**Consegne:**
(A) Elenca tutti i termini non italiani che il testo sulle bufale cita come parole o espressioni.
(B) Prosegui il testo sulle bufale a partire dalla frase che si conclude con il collegamento al blog.

**Testo dell'esercizio:**
****************************************

In inglese il termine equivalente è hoax, da non confondere con oaks (quercie);sembra che hoax venga da hocus, a sua volta abbreviazione di hocus pocus, incantesimo in latino maccheronico usato da maghi e illusionisti che cercavano di trarre in inganno gli spettatori.

Oggi la bufala è resa ancor più potente da Internet; e sulle bufale, da entrambi i lati della cosa, crearle e sbufalarle si esercita la fantasia e la capacità, educativa o diseducativa, di molti.

I comuni oggetti da bufala sono le cose che ci danno preoccupazione, l’ambiente o l’energia per esempio.

Le famose “scie-chimiche” sono di fatto una gigantesca bufala ma creduta vera da milioni di persone, ne abbiamo parlato più volte. (https://ilblogdellasci.wordpress.com/2014/06/06/sciecomiche-e-scietragiche-scienza-e-credulita-popolare/).

****************************************

**Dati di partenza:**
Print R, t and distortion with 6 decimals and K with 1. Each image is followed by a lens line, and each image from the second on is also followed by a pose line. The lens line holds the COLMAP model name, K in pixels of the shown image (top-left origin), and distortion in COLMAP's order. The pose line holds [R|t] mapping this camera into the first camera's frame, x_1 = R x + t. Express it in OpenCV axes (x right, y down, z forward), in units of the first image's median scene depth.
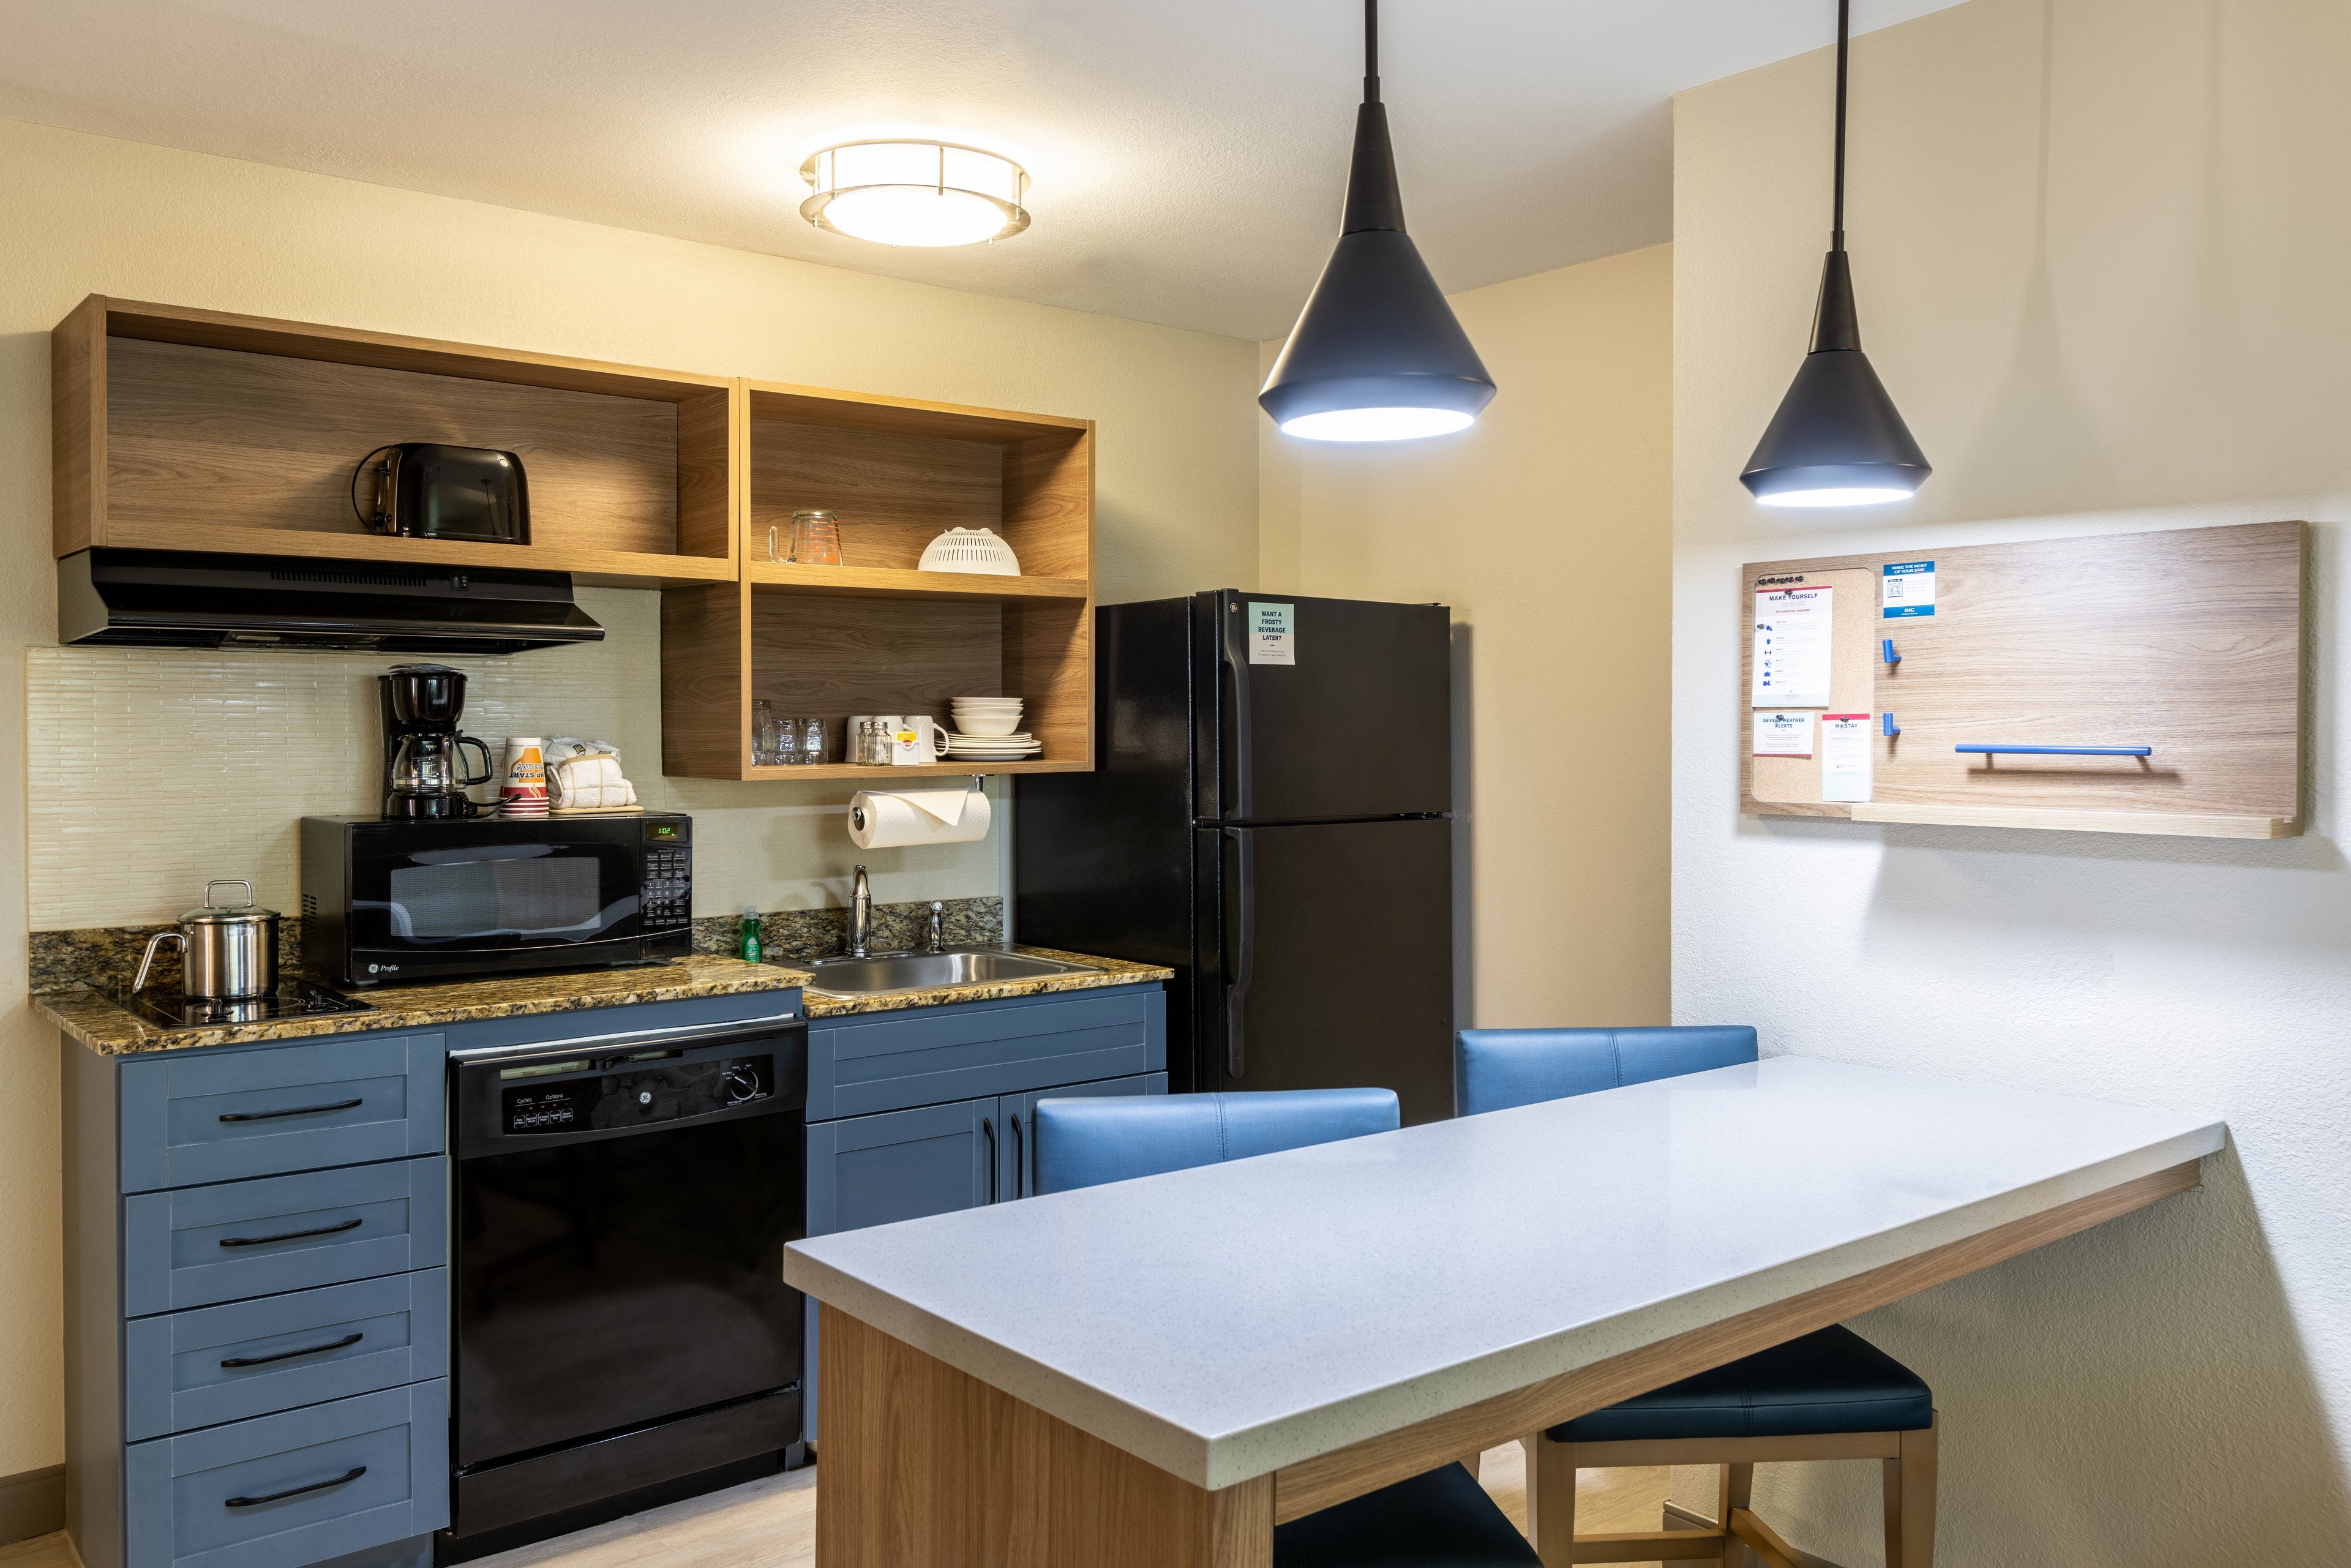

****************************************

**Soluzioni:**
(A) hoax, oaks, hocus, hocus pocus

(B)
Anche l’energia è oggetto di ripetute bufale, ma qui si sconfina addirittura nella truffa; abbiamo di recente accennato al tubo Tucker e ai risparmiatori intelligenti (https://ilblogdellasci.wordpress.com/2015/05/18/bufale-energetiche-truffe-italiche-e-fregature-cosmiche/).

Ma non finisce qui, ce ne sono molte altre; e oggi vi vorrei accennare al gas di Brown o gas di Klein o HHO, sul quale perfino Nature ha avuto tempo, in passato di indignarsi (http://www.nature.com/news/2007/070914/full/news070910-13.html), ma che straborda dalla rete e da Youtube e mi risulta faccia anche vittime illustri, aziende serie che credono alla bufala e ci investono.

Su wikipedia c’è una pagina dedicata al tema: http://it.wikipedia.org/wiki/Ossidrogeno#cite_note-US_patent_4014777-4.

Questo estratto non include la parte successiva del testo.